====== Passage to read ======

# Flip Image Add-On Program



## Zhizara (Mar 18, 2011)

A while back, I posted a question of how to flip an image and someone posted me back with a link to a download that would do the trick.

It was a really great program, but I lost it.  Would someone steer me back to it so I can download it again? 

PLEASE?


----------



## justplainbill (Mar 18, 2011)

Perhaps-?Pivot Software Informer: Latest version download, news and info about this Portrait Displays, Inc. program. Pivot Software 8.24.002 allows you to rotate your computer display.


----------



## Zhizara (Mar 18, 2011)

Thanks, but that's not the one.  It was freeware, but I don't remember the name.


----------



## taxlady (Mar 18, 2011)

Zhizara said:


> Thanks, but that's not the one.  It was freeware, but I don't remember the name.



Was it IrfanView - Official Homepage - one of the most popular viewers worldwide ?

====== Data under study ======

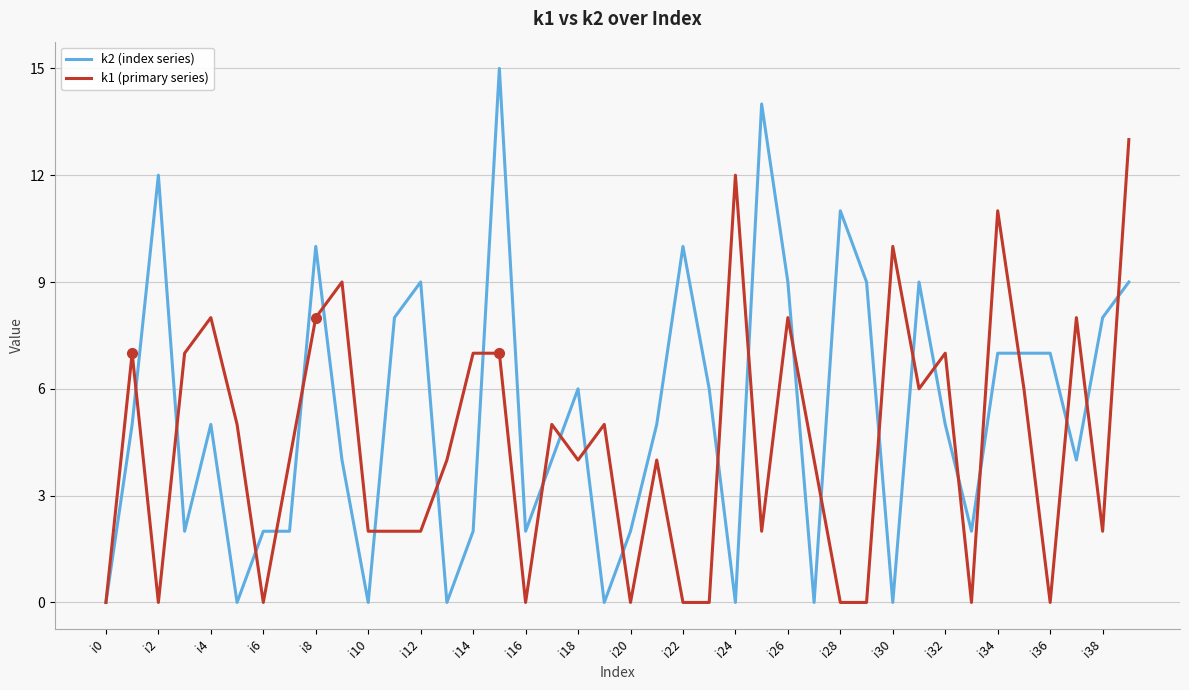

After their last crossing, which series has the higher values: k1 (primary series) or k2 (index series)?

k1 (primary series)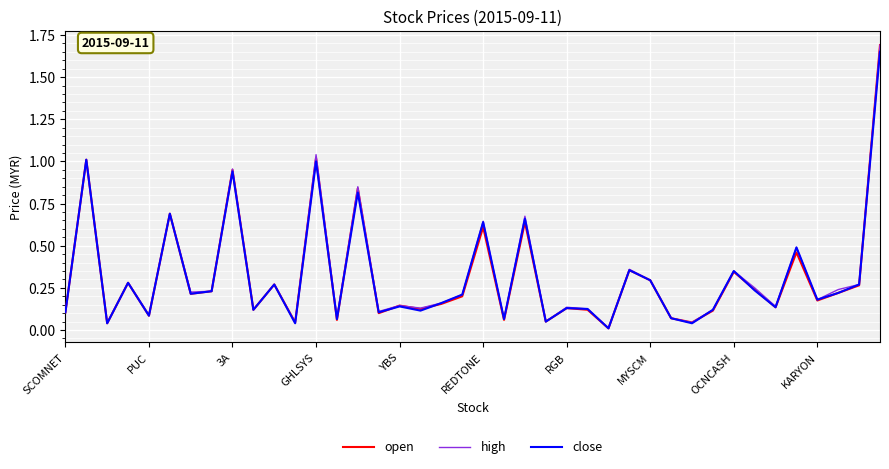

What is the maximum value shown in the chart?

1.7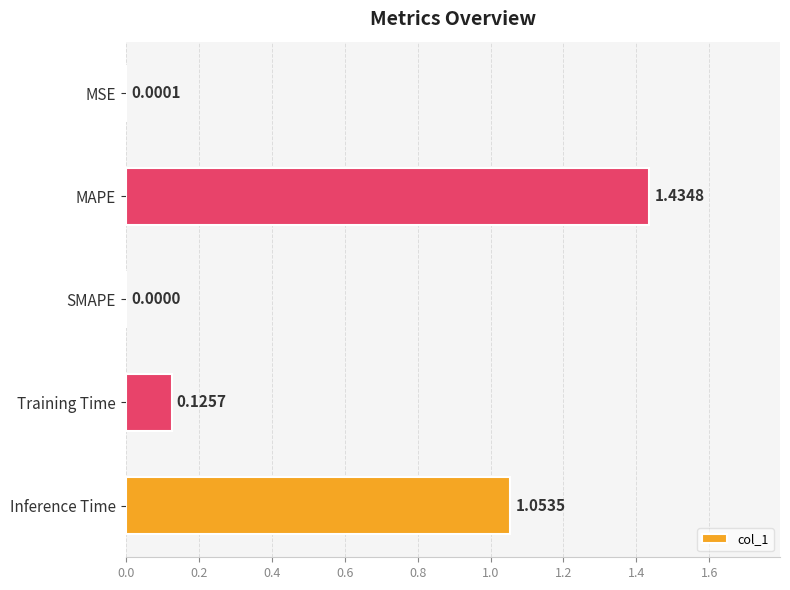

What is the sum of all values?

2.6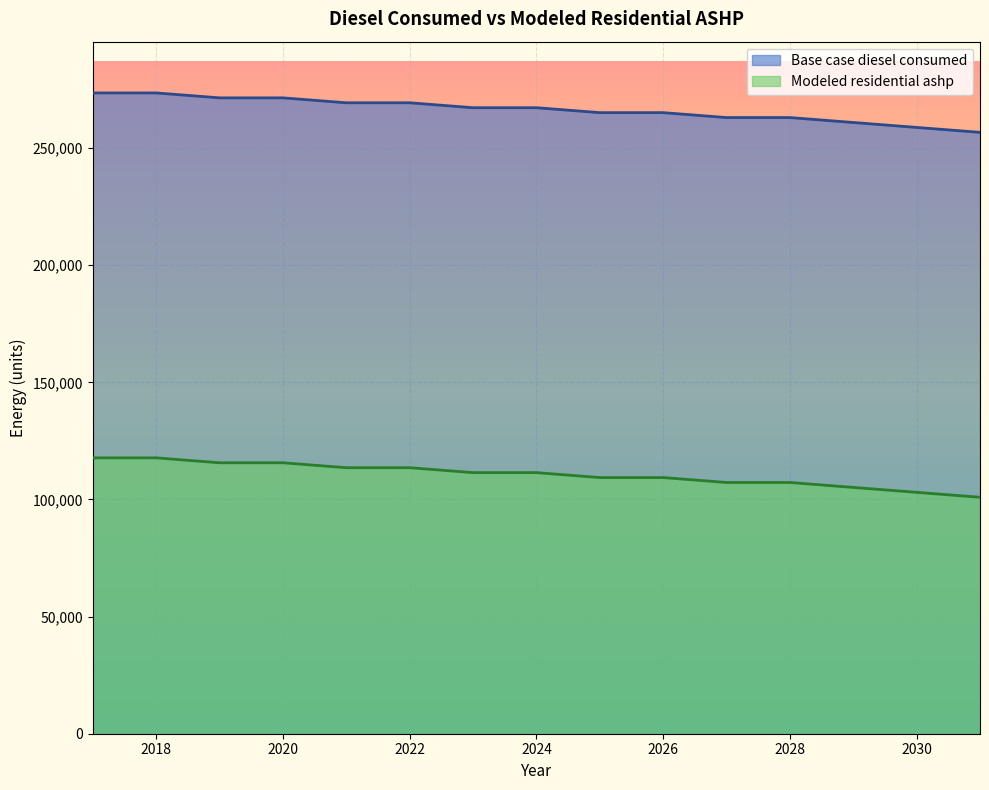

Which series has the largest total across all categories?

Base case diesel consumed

======
====== Data under study ======

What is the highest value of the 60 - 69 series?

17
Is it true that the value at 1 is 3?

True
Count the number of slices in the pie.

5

======
====== Data under study ======

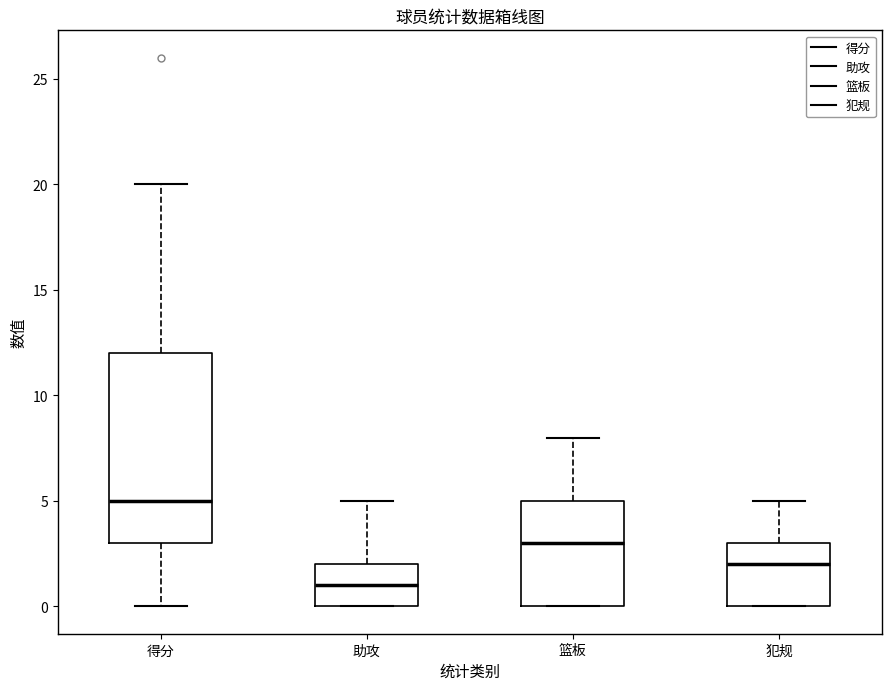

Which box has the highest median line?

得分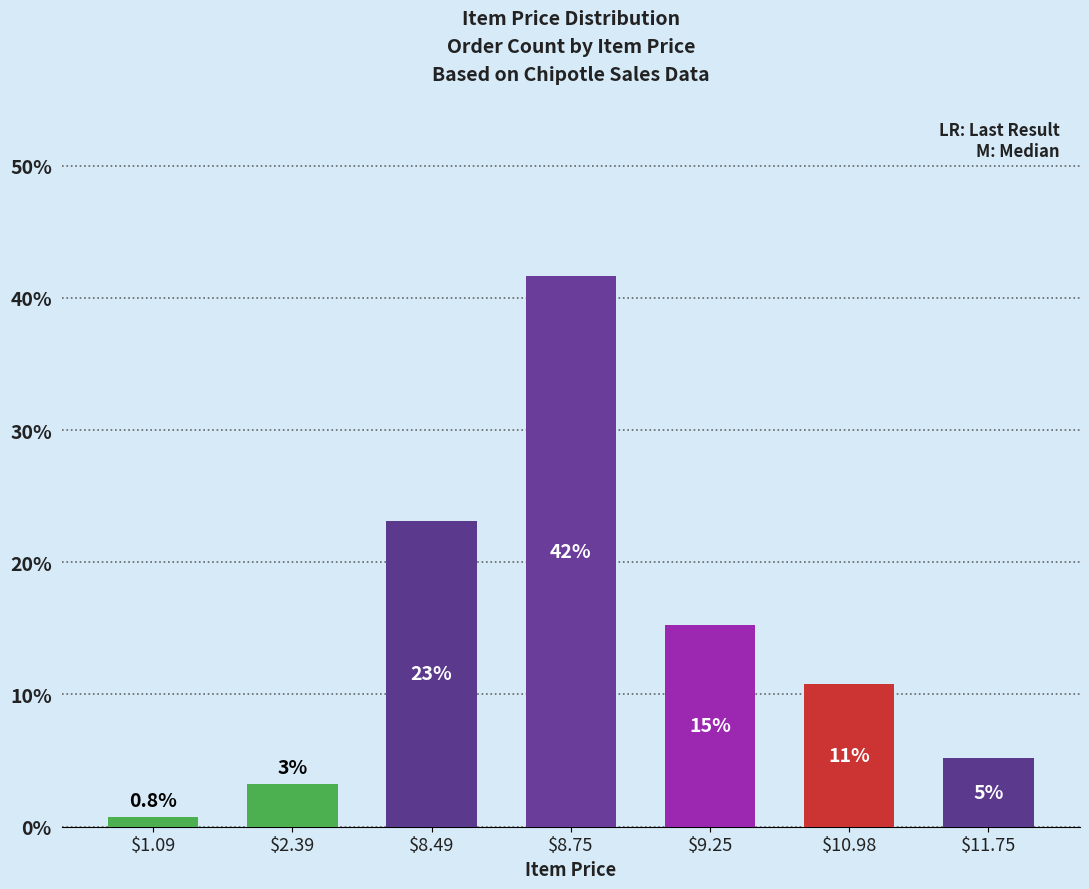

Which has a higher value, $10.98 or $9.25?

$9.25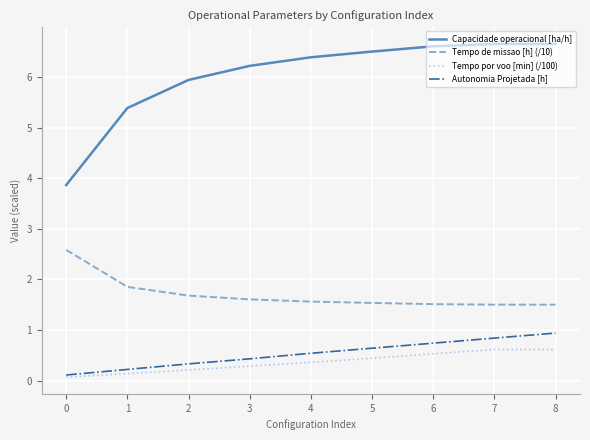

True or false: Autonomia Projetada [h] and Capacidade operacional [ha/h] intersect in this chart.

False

======

| Work to complete |
A - In the forum thread about the image-flipping program, what version number of Pivot Software is given?
B - Translate this sentence from the forum thread about the image-flipping program into Spanish: "It was a really great program, but I lost it."
C - Continue the forum thread about the image-flipping program past its last post.
None of these entries are needed here.

| Per-task outputs |
A - 8.24.002

B - Era un programa realmente genial, pero lo perdí.

C -
----------



## Zhizara (Mar 18, 2011)

taxlady said:


> Was it IrfanView - Official Homepage - one of the most popular viewers worldwide ?



That's the one!    {{{{{{{{{{{{{THANKS and a HUG}}}}}}}}

I love this program.  It's so easy to use.


----------



## taxlady (Mar 18, 2011)

Zhizara said:


> That's the one!    {{{{{{{{{{{{{THANKS and a HUG}}}}}}}}
> 
> I love this program.  It's so easy to use.



Don't forget to download the plugins/addons too.


----------



## Zhizara (Mar 18, 2011)

Thank you.  Done.  It so nice to get things back to normal.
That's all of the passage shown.